■ About this task ■
Report every line below that carries the word "News".

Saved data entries
□ □ □
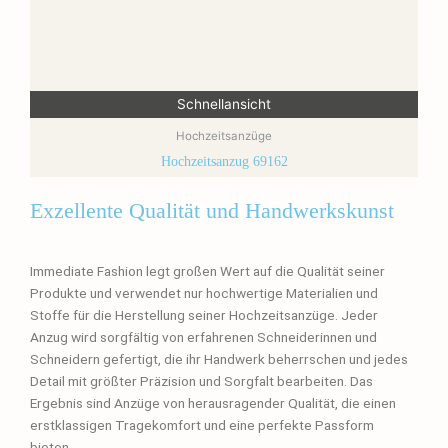
Schnellansicht
Hochzeitsanzüge
Hochzeitsanzug 69162
Exzellente Qualität und Handwerkskunst
Immediate Fashion legt großen Wert auf die Qualität seiner
Produkte und verwendet nur hochwertige Materialien und
Stoffe für die Herstellung seiner Hochzeitsanzüge. Jeder
Anzug wird sorgfältig von erfahrenen Schneiderinnen und
Schneidern gefertigt, die ihr Handwerk beherrschen und jedes
Detail mit größter Präzision und Sorgfalt bearbeiten. Das
Ergebnis sind Anzüge von herausragender Qualität, die einen
erstklassigen Tragekomfort und eine perfekte Passform
bieten.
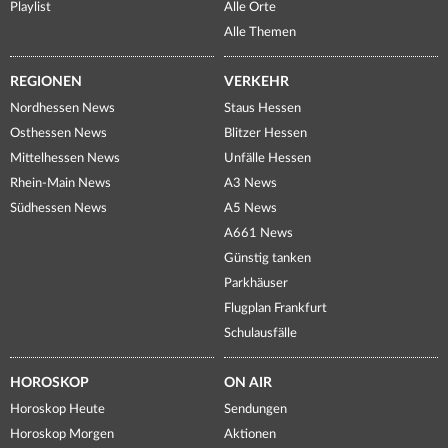
Playlist
Alle Orte
Alle Themen
REGIONEN
VERKEHR
Nordhessen News
Staus Hessen
Osthessen News
Blitzer Hessen
Mittelhessen News
Unfälle Hessen
Rhein-Main News
A3 News
Südhessen News
A5 News
A661 News
Günstig tanken
Parkhäuser
Flugplan Frankfurt
Schulausfälle
HOROSKOP
ON AIR
Horoskop Heute
Sendungen
Horoskop Morgen
Aktionen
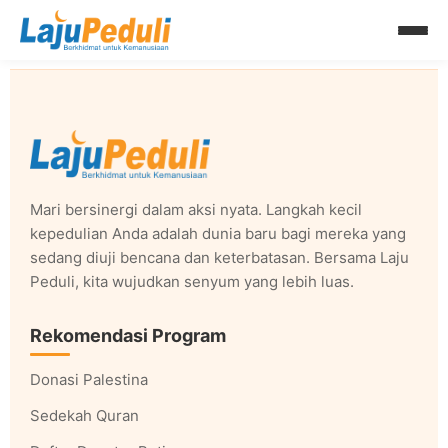
Lewati
ke
Program Pendidikan
konten
Mari bersinergi dalam aksi nyata. Langkah kecil
kepedulian Anda adalah dunia baru bagi mereka yang
sedang diuji bencana dan keterbatasan. Bersama Laju
Peduli, kita wujudkan senyum yang lebih luas.
Rekomendasi Program
Donasi Palestina
Sedekah Quran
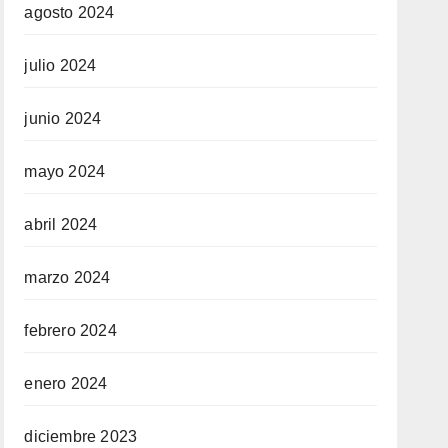
agosto 2024
julio 2024
junio 2024
mayo 2024
abril 2024
marzo 2024
febrero 2024
enero 2024
diciembre 2023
□ □ □
■ Expected answer ■
Nordhessen News
Osthessen News
Mittelhessen News
Rhein-Main News
A3 News
Südhessen News
A5 News
A661 News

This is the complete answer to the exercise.